Women’s football is booming – just look at the BFL youth girls competition – and Alberti said more people should take a look at the skill, athleticism and excitement in the AFL women’s game. The AFL is planning to launch a national league in 2017, which Alberti said coincided with the Bulldogs’ move to bring AFL games to Ballarat. She wants to bring game’s best female footballers to this city.
But the AFL had to get the women’s league launch just right to make it work.
“The AFL has got to be careful. We’ve got to make sure the talent it there and each club has a fair representation of talent,” Alberti said. “We’ve got to built the league very gradually to get the right talent to draw support.”
Alberti said Bulldogs’ head coach Luke Beveridge was a fantastic supporter of the women’s game and the club’s female players. Their first training session this year drew the whole men’s squad to the sidelines, “gobsmacked” at the skills.

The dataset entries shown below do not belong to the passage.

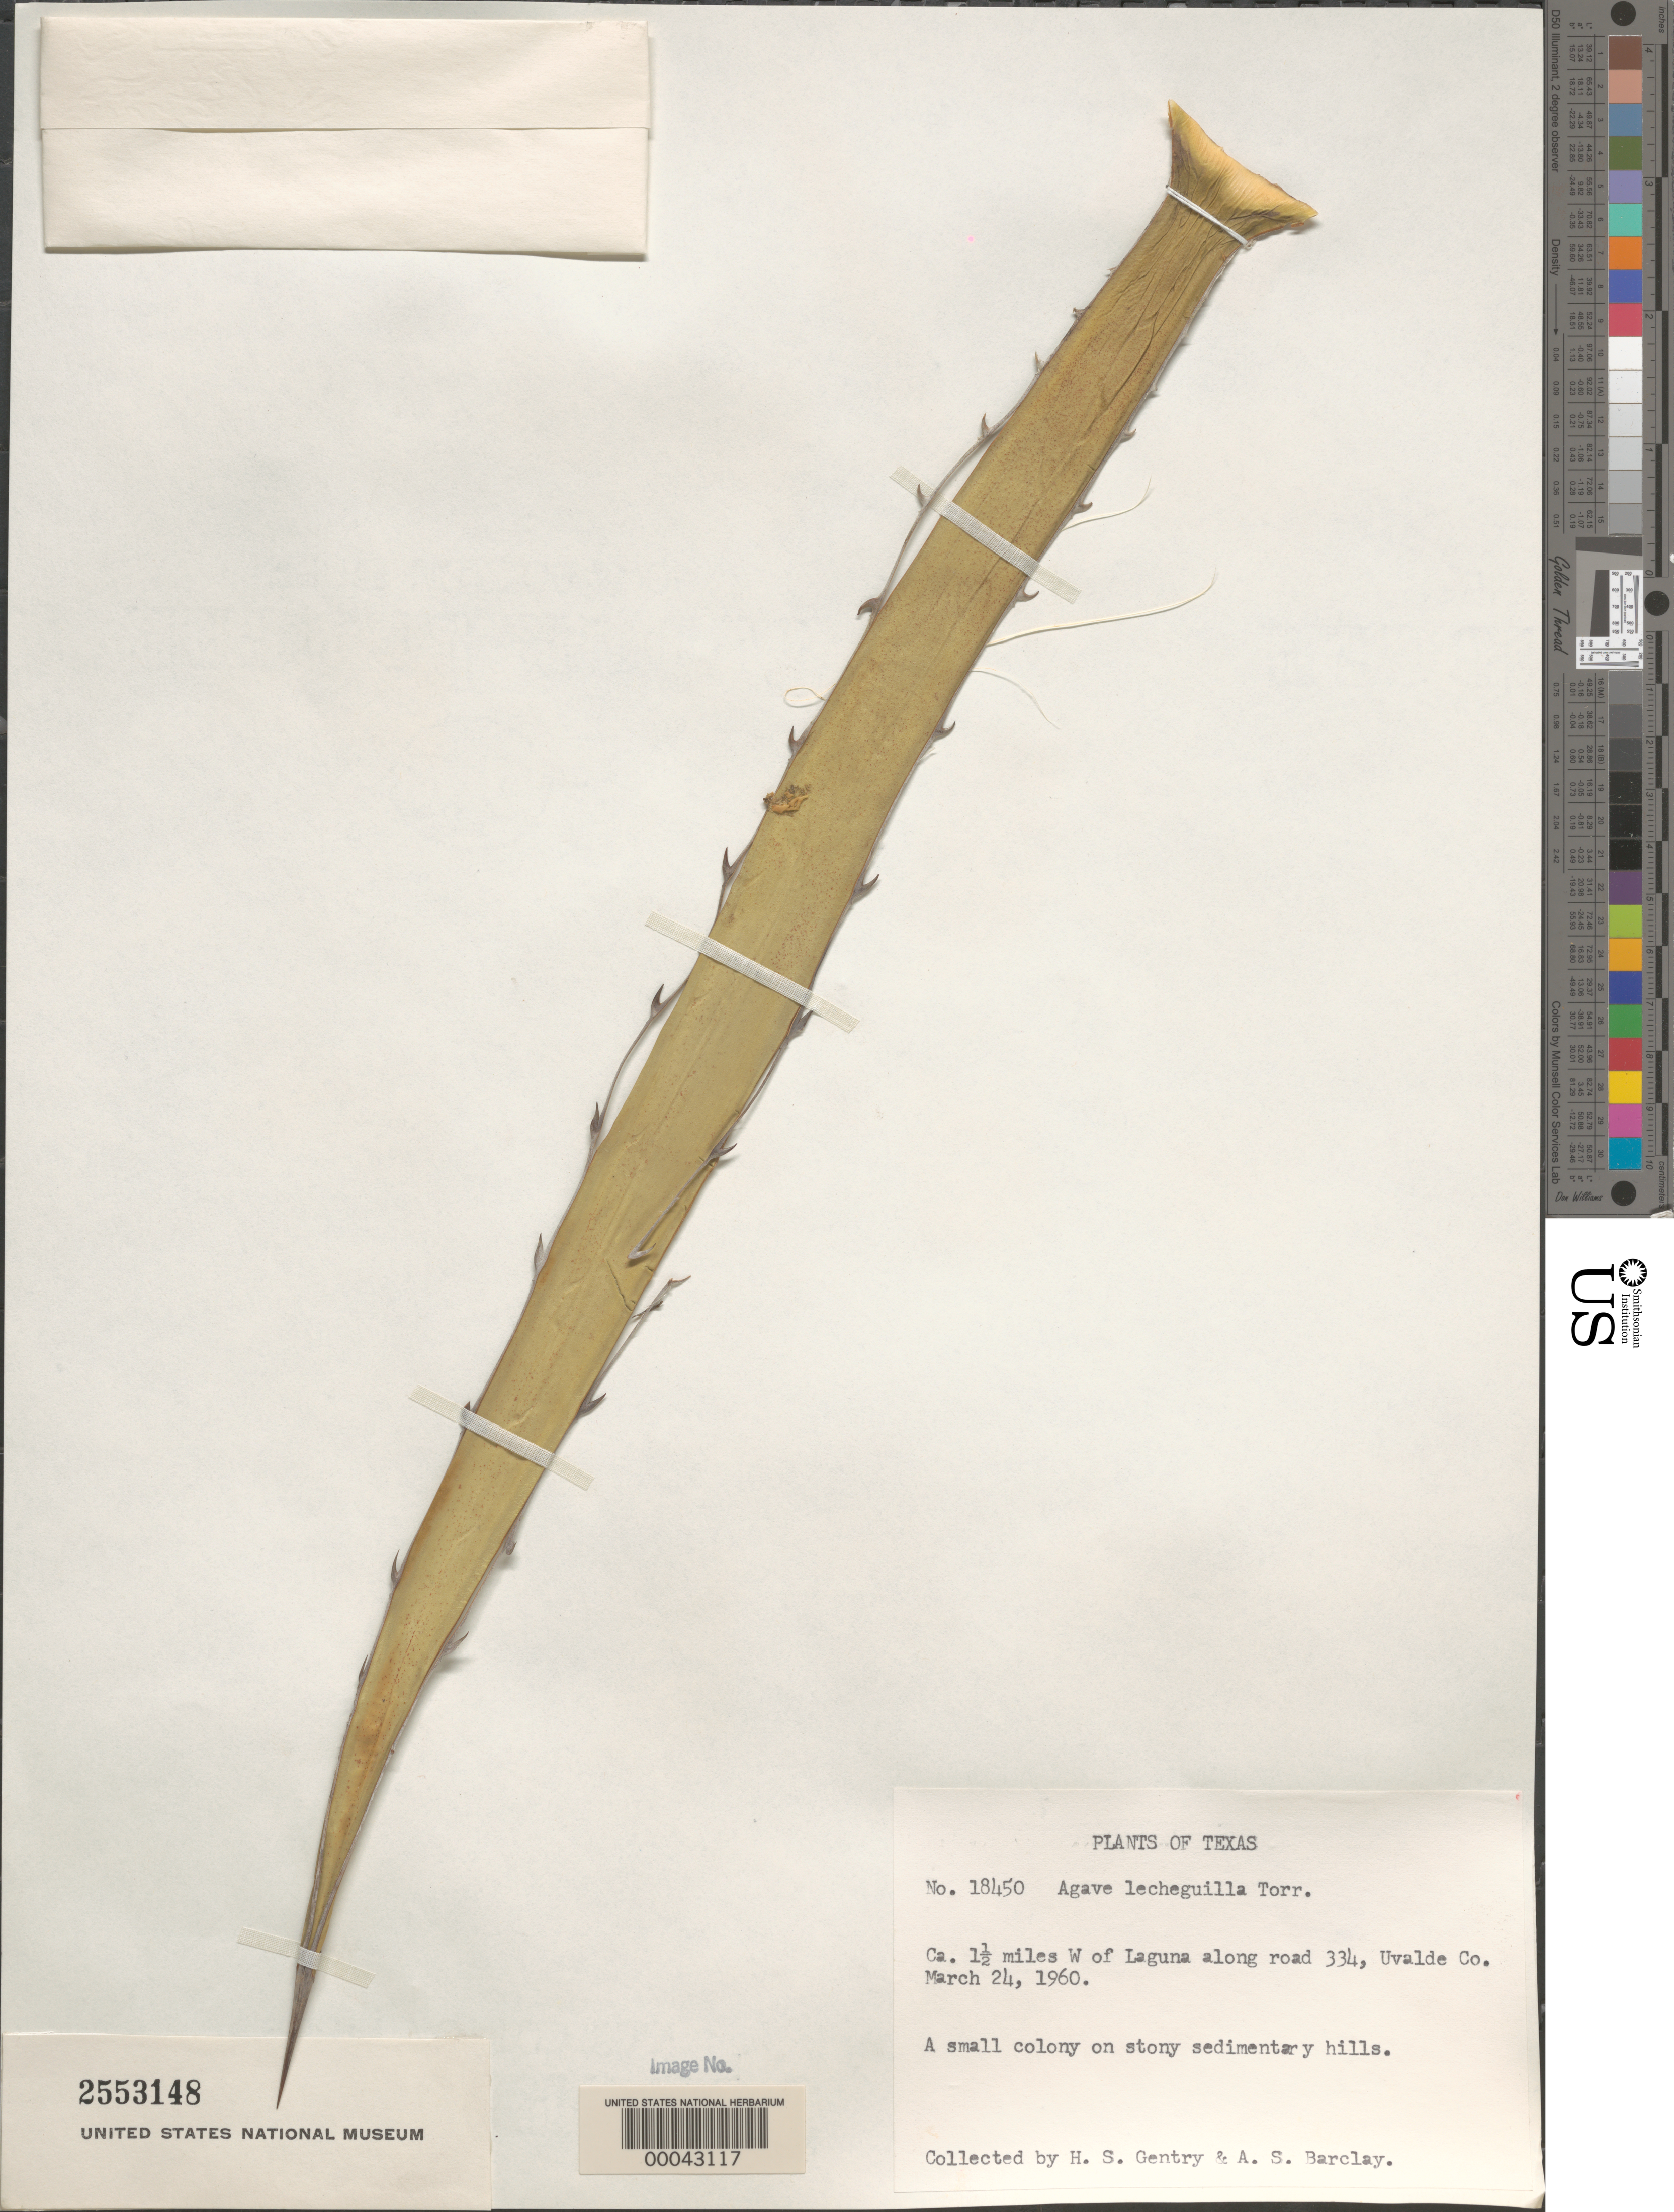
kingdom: Plantae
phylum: Tracheophyta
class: Liliopsida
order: Asparagales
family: Asparagaceae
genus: Agave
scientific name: Agave lechuguilla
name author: Torr.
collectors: H. S. Gentry & A. S. Barclay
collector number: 18450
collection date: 1960-03-24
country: United States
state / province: Texas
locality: Ca. 1½ miles W of Laguna along road 334, Uvalde Co.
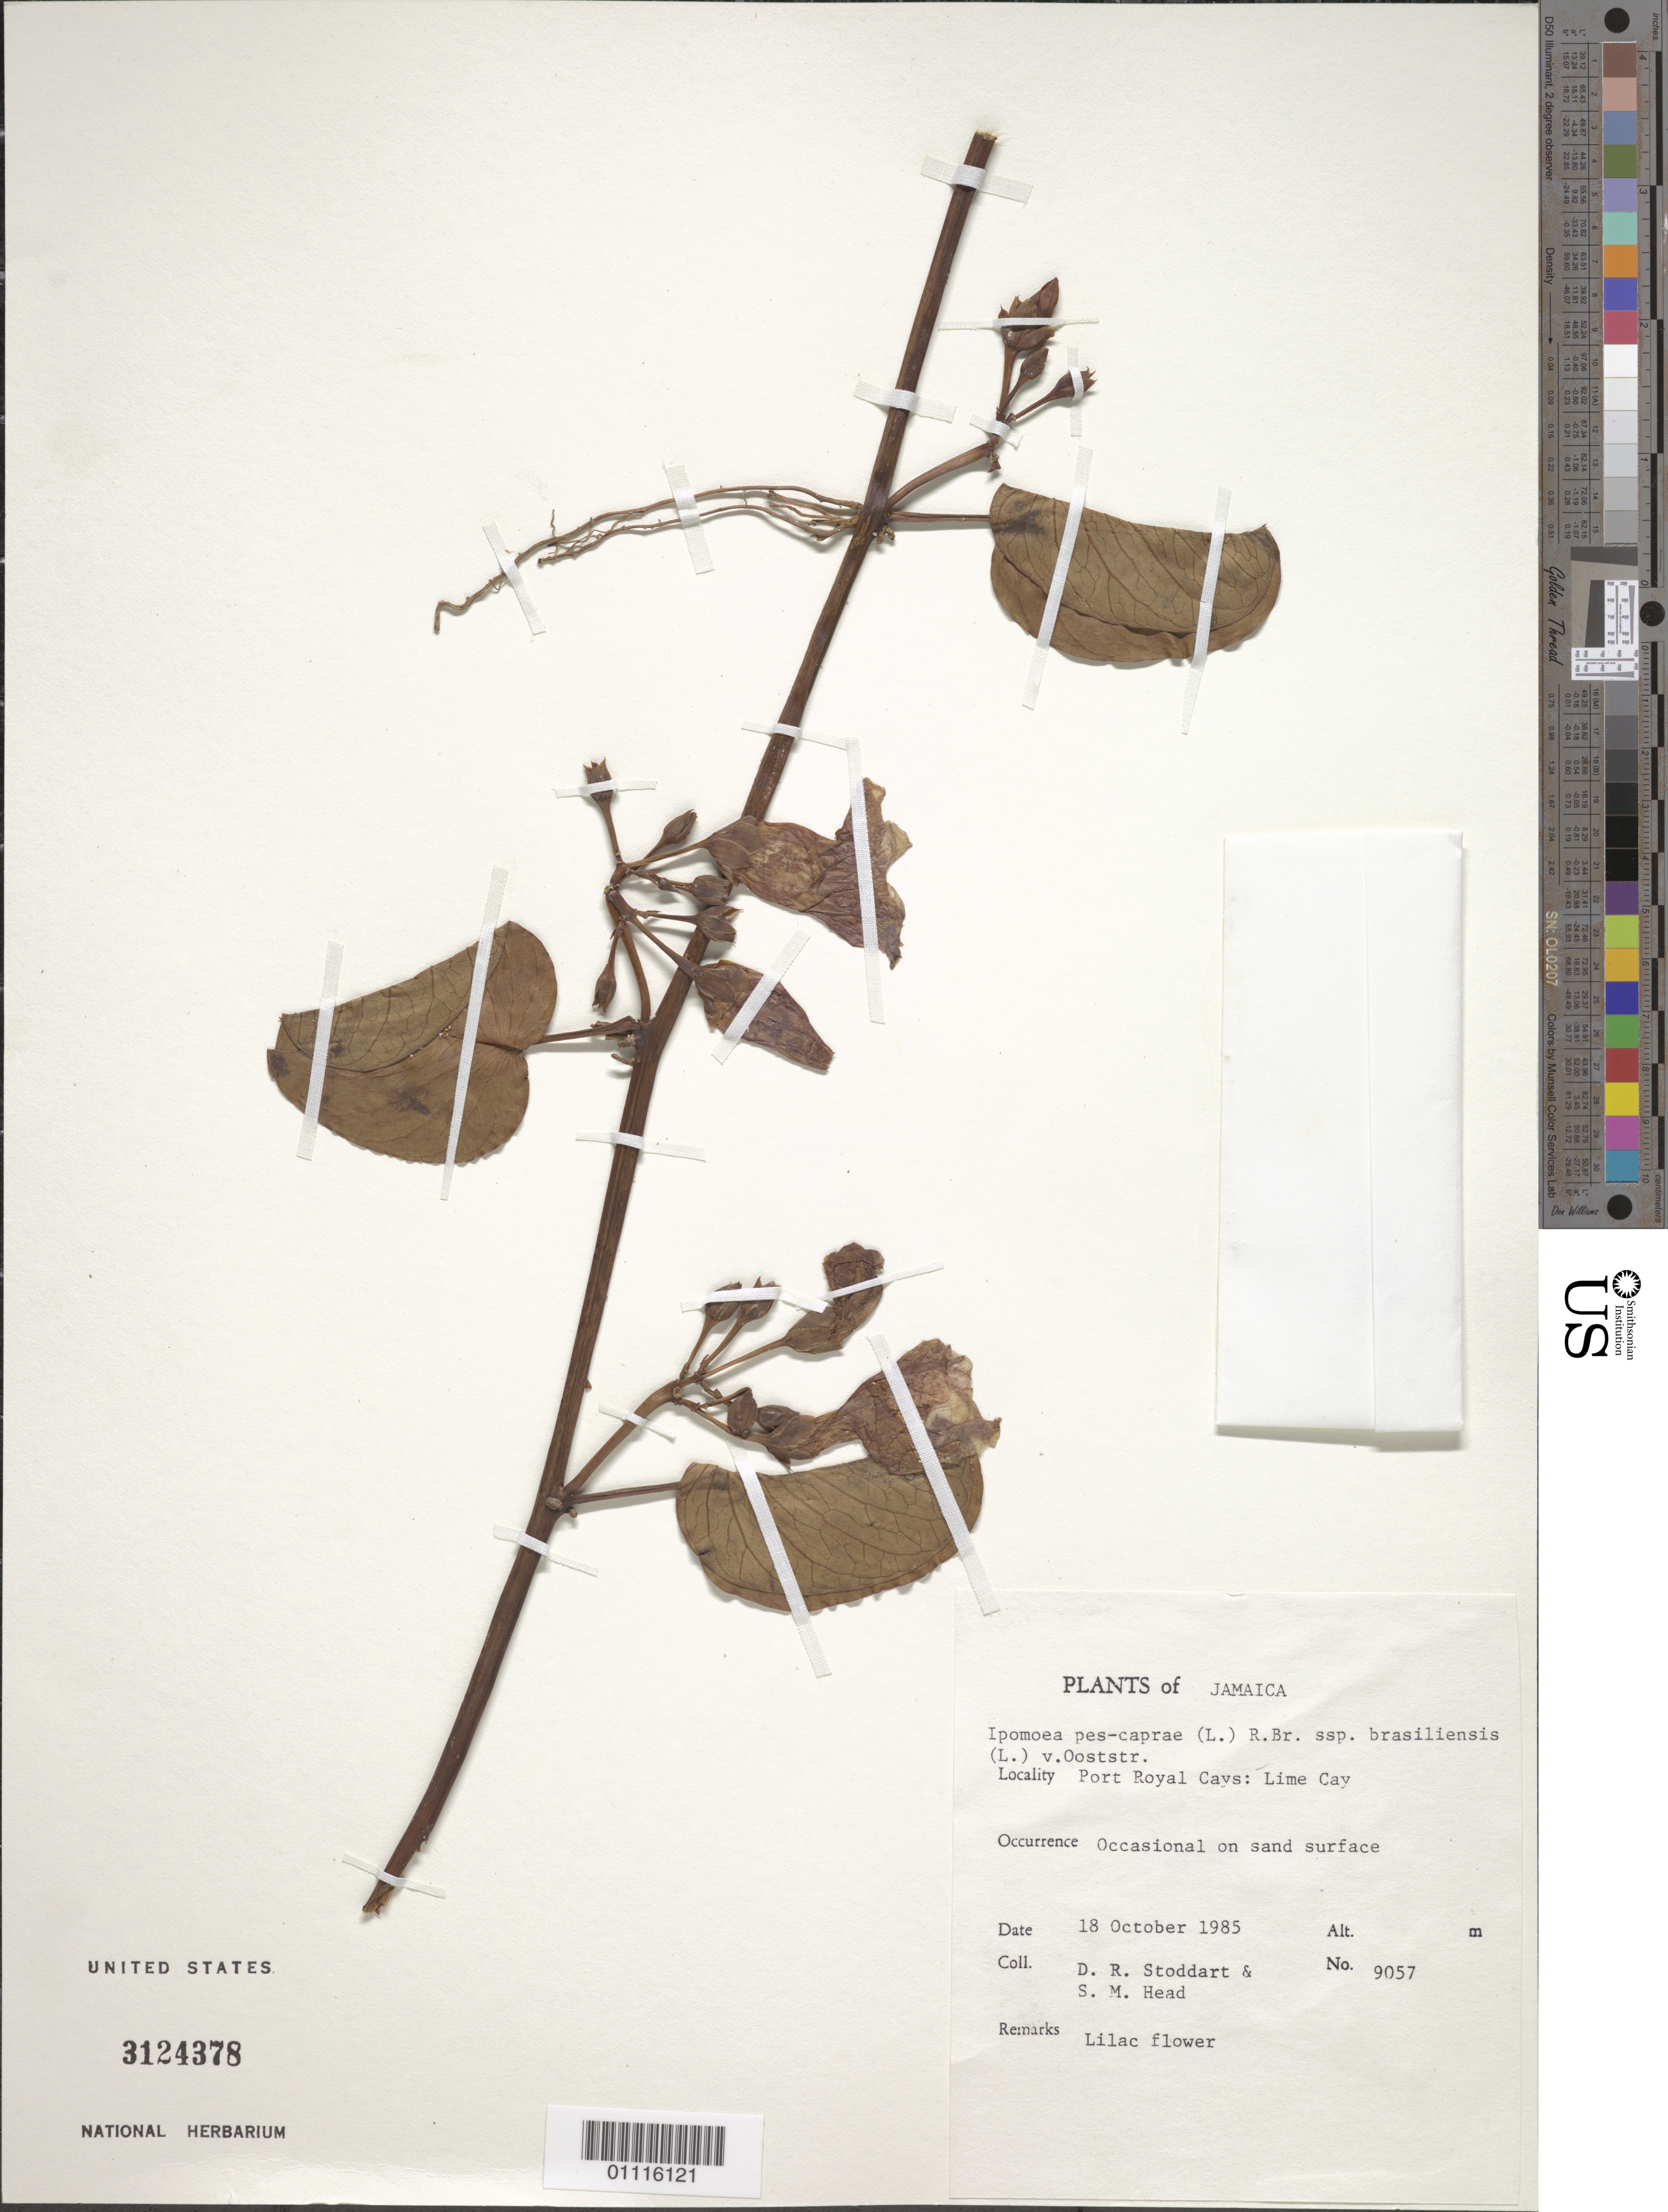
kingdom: Plantae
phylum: Tracheophyta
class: Magnoliopsida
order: Solanales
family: Convolvulaceae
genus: Ipomoea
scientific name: Ipomoea pes-caprae subsp. brasiliensis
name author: (L.) Ooststr.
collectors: D. R. Stoddart & S. Head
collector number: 9057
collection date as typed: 18 Oct 1985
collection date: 1985-10-18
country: Jamaica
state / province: Saint Andrew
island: Jamaica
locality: Port Royal Cays: Lime Cay. On sand surface.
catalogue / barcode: US 3124378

Ballarat AFL export Kaitlyn Ashmore was drafted to the Bulldogs this year. Ashmore said Alberti was spoken about like royalty at the Bulldogs – she made amazing opportunity happen. The Bulldogs called on Ashmore to help lead a superclinic in her hometown this week.
“There were lots of girls there, which I was pretty happy about,” Ashmore said. “I was the only girl from the Doggies team but the guys were great to work with. Stuart Crameri helped show me how to lead a clinic.”
The BFL function was powerful: women sitting down to talk football because they are good at what they do in the game and passionate in what they are talking about.